At the federal level, we should encourage federal judges take cases expressing state's interest in maintaining two-parent families. We must pressure political candidates to be unafraid to address these matters which most any taxpayer can understand through his or her pocketbook.

Conclusion: Our agenda for social change.
Issues of interest to the general public and a positive approach are mandatory when we talk about the issues here discussed in public. We must identify problems, and we should always follow through with positive solutions. We must not be afraid to discuss any issue, because nothing can change unless it is talked about.

Times of great public fear and confusion are when shortsighted legislative solutions are put into law. It is our responsibility as advocates for the two-parent family to make our answers widely available if we want a better future for ourselves and our children.

Before anything will improve, we must honestly acknowledge that we have only completed half of the formula for equality of the sexes. We have done the right thing giving women their esteem and position in the workplace, yet we have done nothing to guarantee the man's esteem and standing in his family. In fact, accumulated social data today tells us that fatherhood has been widely obliterated. Thus, the most important thing we can do to put an end to the family breakdown crisis is to address the fundamental cause of father absence.

We must now grant to fathers the same right to be in their families as we have granted to women in the workplace. No father should be banished from his family against his will without significant proven cause. No reasonable person can deny that this is the basic iniquity that has lead us to our present dilemma.

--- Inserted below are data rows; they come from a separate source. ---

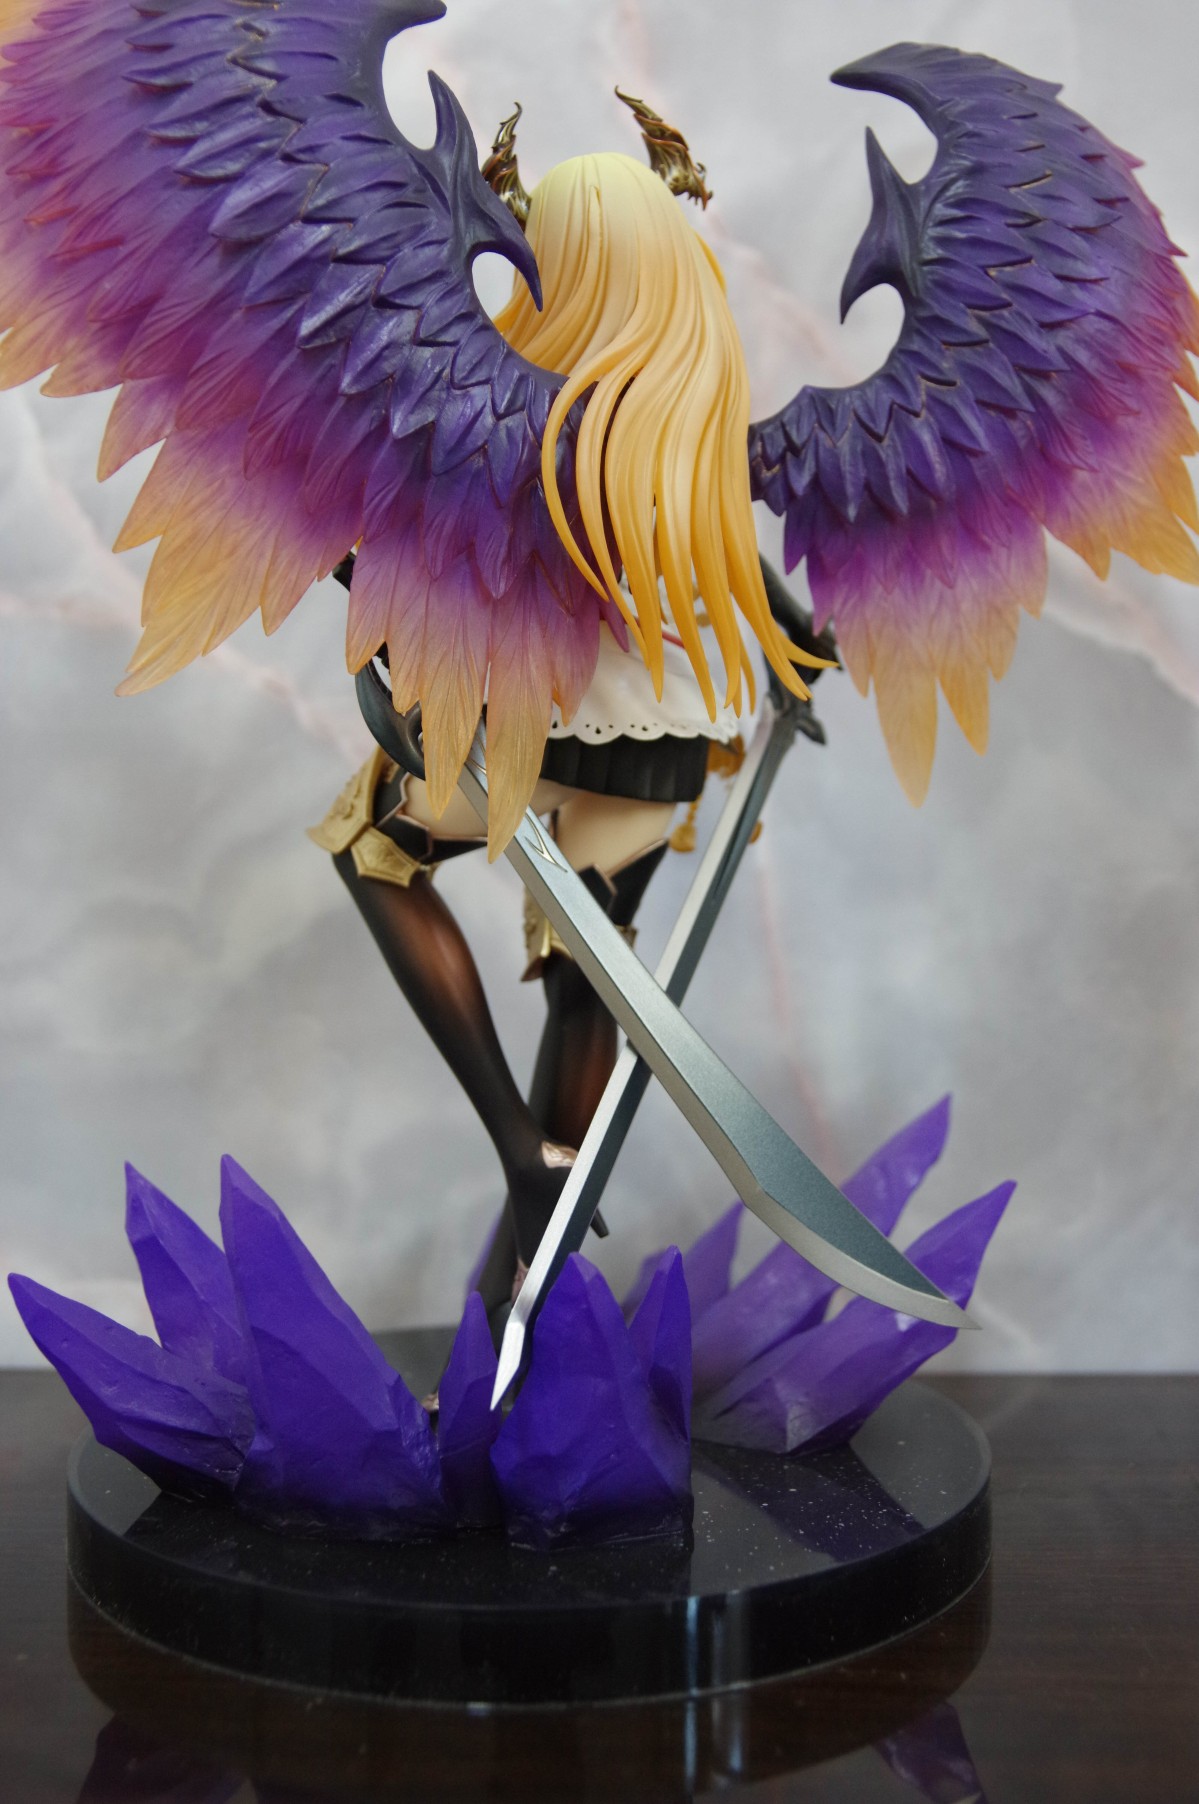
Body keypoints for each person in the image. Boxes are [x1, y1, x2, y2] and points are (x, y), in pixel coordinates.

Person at [309, 127, 832, 1327]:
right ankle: (522, 1304)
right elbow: (723, 545)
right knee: (589, 988)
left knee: (374, 851)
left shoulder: (517, 409)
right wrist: (793, 641)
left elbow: (402, 552)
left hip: (532, 731)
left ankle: (519, 1152)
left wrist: (357, 561)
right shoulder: (687, 392)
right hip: (655, 756)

Government must also make great efforts to create private-sector working-class manufacturing jobs for working-class people, particularly in areas where welfare demands are high. Welfare reforms must go hand in hand.

Change will come slowly as we begin to educate the political and media worlds in a positive way. We must continue to push our specific legislative concerns behind the scenes, and be unafraid to apply political pressure by taking to the peaceful picket line when met with obstinate bureaucracy.

These ideas represent the highest forms of advocacy for children, families and national success in the world order. We should confidently stake a peremptory claim to our natural equal rights in the family, calling for the social and legal changes that clearly promise a beneficial healing for our nation.